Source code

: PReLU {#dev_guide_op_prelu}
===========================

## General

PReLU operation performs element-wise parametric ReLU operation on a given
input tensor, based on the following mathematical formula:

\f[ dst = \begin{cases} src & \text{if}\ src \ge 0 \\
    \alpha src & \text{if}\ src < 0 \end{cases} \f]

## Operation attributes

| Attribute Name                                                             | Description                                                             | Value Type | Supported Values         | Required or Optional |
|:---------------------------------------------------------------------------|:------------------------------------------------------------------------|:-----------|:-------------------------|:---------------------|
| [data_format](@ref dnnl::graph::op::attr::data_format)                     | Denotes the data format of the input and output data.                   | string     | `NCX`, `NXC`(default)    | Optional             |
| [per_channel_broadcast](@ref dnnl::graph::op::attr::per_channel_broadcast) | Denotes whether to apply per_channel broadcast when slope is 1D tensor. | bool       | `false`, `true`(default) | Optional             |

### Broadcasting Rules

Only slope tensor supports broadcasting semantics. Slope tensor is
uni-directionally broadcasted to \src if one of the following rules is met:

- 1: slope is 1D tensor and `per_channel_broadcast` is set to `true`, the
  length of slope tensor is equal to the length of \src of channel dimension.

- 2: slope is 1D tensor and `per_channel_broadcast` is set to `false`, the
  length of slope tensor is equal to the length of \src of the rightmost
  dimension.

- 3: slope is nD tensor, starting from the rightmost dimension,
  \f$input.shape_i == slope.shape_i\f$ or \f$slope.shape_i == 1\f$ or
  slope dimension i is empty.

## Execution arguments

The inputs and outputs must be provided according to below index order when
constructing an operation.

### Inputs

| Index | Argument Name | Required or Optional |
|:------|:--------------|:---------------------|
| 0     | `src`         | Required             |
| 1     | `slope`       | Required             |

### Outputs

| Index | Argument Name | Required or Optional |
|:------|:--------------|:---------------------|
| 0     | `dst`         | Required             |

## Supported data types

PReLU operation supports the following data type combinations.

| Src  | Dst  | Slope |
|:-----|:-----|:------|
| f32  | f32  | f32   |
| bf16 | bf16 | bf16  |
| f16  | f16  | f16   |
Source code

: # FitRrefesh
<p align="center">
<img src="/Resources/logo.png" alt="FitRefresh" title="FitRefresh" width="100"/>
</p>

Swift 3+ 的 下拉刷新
━━━━━━━━
PROBLEM :: Locate the word "Denotes" in the records and collect each line it appears in.

REPLY TO THE EXERCISE ::
| [data_format](@ref dnnl::graph::op::attr::data_format)                     | Denotes the data format of the input and output data.                   | string     | `NCX`, `NXC`(default)    | Optional             |
| [per_channel_broadcast](@ref dnnl::graph::op::attr::per_channel_broadcast) | Denotes whether to apply per_channel broadcast when slope is 1D tensor. | bool       | `false`, `true`(default) | Optional             |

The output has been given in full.